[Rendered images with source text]
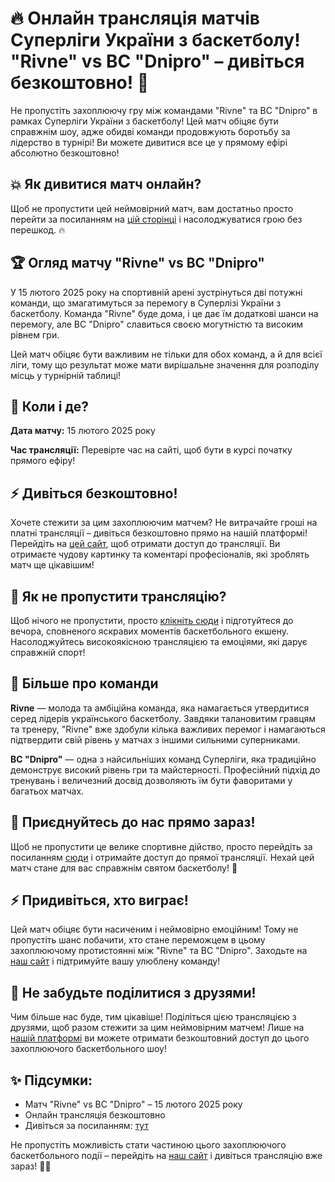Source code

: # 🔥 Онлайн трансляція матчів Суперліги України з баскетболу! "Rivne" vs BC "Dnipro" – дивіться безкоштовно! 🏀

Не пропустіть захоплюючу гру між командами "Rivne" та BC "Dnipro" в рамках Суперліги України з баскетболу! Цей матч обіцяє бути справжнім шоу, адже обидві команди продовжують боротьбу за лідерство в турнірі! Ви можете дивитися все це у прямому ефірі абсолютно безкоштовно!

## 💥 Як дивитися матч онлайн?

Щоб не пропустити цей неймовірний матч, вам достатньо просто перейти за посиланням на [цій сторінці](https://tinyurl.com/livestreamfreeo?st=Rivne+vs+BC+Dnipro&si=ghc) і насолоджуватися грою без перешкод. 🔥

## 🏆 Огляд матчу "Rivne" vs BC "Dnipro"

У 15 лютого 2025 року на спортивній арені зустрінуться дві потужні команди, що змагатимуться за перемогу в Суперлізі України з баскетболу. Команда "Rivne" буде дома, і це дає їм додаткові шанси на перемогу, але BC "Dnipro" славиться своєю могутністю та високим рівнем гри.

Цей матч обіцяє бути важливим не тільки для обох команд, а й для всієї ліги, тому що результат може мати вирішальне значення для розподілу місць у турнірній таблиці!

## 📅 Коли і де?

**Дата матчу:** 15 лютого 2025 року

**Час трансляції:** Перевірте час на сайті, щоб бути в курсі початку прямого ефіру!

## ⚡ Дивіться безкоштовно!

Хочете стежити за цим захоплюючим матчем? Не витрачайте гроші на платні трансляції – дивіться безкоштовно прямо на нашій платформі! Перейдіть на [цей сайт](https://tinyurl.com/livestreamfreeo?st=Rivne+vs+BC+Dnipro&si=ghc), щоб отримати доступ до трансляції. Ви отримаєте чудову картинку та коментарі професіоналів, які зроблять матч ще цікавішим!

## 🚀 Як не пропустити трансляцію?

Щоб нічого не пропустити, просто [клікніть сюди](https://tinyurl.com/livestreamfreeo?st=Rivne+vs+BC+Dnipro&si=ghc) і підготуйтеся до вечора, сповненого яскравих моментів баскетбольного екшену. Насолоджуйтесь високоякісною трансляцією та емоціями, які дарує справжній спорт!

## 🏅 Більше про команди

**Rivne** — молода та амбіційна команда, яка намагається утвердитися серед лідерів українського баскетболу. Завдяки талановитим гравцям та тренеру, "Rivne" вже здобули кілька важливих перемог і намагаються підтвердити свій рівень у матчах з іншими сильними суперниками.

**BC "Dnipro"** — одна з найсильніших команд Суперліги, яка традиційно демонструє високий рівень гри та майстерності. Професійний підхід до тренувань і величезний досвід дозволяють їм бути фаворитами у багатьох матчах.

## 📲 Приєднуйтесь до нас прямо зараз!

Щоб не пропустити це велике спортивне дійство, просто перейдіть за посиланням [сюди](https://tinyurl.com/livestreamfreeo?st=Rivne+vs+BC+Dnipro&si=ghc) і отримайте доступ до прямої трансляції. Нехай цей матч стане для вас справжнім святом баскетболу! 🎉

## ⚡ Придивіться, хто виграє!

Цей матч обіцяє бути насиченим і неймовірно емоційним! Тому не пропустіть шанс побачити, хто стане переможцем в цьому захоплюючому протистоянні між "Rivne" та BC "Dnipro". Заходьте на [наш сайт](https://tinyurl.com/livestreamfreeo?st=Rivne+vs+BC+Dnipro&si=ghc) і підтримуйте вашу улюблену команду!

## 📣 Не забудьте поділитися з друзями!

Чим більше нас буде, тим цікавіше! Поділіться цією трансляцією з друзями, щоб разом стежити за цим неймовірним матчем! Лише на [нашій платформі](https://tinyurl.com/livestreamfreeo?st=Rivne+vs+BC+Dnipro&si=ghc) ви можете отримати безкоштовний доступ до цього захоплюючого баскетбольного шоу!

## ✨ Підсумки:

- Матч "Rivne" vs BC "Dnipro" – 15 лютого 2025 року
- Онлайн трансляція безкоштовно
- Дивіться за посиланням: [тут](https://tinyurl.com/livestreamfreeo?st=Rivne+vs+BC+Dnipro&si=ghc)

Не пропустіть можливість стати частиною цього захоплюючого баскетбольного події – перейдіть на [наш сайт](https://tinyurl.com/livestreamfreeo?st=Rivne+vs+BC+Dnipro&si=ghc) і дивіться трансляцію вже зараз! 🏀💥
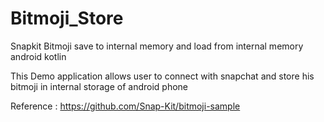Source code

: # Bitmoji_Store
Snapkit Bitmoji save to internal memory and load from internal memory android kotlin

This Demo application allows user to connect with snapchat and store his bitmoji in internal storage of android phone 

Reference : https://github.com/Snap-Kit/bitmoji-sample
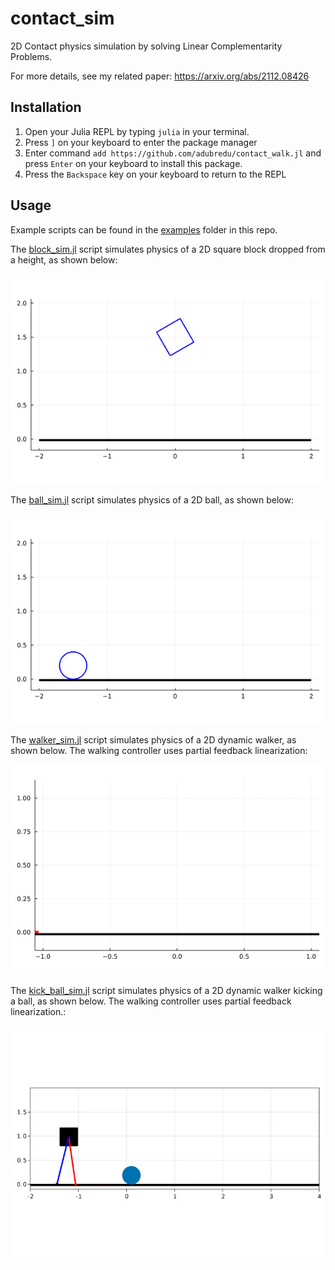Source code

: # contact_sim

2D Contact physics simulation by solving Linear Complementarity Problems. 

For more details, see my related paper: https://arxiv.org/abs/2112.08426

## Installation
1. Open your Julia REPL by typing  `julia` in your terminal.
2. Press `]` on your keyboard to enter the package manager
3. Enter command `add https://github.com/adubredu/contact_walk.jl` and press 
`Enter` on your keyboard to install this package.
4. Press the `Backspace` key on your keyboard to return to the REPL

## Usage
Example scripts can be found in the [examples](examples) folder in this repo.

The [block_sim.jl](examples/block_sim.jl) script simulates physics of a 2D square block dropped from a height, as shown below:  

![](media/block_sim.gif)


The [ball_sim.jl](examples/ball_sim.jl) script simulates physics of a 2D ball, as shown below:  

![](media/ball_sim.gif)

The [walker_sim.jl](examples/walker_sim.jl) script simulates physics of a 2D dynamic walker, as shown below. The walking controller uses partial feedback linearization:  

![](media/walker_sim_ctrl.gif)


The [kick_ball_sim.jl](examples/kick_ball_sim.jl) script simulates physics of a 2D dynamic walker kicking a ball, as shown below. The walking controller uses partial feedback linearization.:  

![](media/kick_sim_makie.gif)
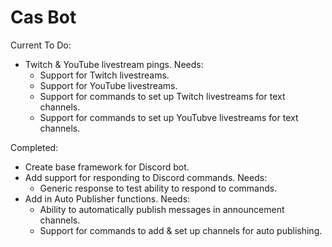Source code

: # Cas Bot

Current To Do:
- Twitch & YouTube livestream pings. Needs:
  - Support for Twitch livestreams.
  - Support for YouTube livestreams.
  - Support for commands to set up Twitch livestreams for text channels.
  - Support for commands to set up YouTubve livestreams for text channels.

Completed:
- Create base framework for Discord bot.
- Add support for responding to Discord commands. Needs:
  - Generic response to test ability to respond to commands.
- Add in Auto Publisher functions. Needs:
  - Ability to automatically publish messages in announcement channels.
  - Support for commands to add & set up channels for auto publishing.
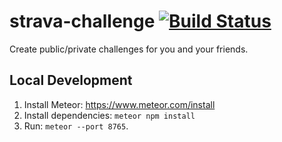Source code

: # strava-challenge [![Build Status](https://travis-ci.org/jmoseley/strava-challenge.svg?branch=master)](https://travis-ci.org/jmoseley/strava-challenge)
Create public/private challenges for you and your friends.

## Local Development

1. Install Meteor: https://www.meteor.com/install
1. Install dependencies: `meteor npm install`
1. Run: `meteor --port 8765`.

# [TASK OBJECTIVE]
Search the entries above for the word "linearization" and copy each line where it appears.

# [PROBLEM SOLUTION]
The [walker_sim.jl](examples/walker_sim.jl) script simulates physics of a 2D dynamic walker, as shown below. The walking controller uses partial feedback linearization:  
The [kick_ball_sim.jl](examples/kick_ball_sim.jl) script simulates physics of a 2D dynamic walker kicking a ball, as shown below. The walking controller uses partial feedback linearization.:  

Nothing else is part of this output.